It does not make any guarantees of semantics resulting from truncation due to the Unicode format characters,
specifically `U+200D`, `U+200E`, and `U+200F`.

**What?**

If you don't know what those are, that's okay.
Suffice it to say that human language is complicated and Unicode has a set a features to make things possible, but when
you run out of space to store that in your fixed-size buffer, things go awry.
If you're looking for details, see the mini sections below.
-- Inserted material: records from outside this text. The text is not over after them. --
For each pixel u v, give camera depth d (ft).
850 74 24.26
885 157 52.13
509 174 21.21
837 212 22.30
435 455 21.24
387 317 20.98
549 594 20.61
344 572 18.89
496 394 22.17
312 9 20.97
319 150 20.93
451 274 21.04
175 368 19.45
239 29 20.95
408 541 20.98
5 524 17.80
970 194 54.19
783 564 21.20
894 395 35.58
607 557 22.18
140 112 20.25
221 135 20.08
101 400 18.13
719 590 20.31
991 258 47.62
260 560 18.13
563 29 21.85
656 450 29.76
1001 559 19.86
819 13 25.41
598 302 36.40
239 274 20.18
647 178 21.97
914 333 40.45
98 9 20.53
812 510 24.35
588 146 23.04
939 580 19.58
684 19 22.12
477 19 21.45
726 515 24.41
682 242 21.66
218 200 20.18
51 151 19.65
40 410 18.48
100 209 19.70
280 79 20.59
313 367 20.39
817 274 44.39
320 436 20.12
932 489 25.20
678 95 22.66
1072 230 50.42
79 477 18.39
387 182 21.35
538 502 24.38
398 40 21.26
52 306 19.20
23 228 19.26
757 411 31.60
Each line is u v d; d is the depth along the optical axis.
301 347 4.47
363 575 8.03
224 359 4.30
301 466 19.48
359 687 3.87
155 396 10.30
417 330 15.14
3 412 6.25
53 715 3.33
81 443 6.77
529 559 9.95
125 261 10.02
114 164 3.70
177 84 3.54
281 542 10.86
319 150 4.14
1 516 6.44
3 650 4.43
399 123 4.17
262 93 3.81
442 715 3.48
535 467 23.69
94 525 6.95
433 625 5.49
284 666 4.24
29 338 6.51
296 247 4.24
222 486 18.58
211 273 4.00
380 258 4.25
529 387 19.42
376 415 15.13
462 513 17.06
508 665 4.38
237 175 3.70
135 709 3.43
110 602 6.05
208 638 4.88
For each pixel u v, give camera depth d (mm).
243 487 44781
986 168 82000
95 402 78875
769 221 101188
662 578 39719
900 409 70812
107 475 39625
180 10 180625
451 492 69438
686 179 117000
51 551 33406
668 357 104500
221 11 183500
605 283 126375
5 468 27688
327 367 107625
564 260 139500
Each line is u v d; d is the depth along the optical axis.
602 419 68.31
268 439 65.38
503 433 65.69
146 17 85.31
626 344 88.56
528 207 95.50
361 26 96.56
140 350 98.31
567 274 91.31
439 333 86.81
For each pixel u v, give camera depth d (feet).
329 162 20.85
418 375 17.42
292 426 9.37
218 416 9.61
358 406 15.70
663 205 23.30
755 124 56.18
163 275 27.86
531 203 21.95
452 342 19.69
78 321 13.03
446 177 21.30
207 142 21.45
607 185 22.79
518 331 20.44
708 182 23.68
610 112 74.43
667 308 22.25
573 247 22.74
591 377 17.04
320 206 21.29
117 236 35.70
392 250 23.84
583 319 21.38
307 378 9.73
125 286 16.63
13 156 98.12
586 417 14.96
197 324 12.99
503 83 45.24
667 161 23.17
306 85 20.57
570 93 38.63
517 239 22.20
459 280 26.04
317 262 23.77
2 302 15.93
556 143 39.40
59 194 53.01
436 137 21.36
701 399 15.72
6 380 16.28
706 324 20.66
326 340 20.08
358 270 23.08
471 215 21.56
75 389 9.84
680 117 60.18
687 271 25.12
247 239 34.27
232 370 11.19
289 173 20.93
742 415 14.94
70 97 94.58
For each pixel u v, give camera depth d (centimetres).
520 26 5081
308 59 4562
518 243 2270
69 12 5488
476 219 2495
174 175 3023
#### `U+200D`: Zero Width Joiner

Certain graphemes like "🙇‍♀" (which you might see as two separate graphemes) are comprised of three code points:

1. 🙇 [`U+1F647` "Person Bowing Deeply"](https://codepoints.net/U+1F647)
2. [`U+200D` "Zero Width Joiner"](https://codepoints.net/U+200D)
3. ♀ [`U+2640` "Female Sign"](https://codepoints.net/U+2640)

So the single grapheme is the 10 byte sequence `b"\xf0\x9f\x99\x87\xe2\x80\x8d\xe2\x99\x80"`.
The question arises: What should happen if the buffer size is only 9?
**On truncation, this library will discard code points which are meant to be modifiers.**
This library will truncate the last Unicode code point, leaving you with `b"\xf0\x9f\x99\x87\xe2\x80\x8d"`--a person
bowing and a zero-width joiner joining with nothing, as the female modifier can not fit.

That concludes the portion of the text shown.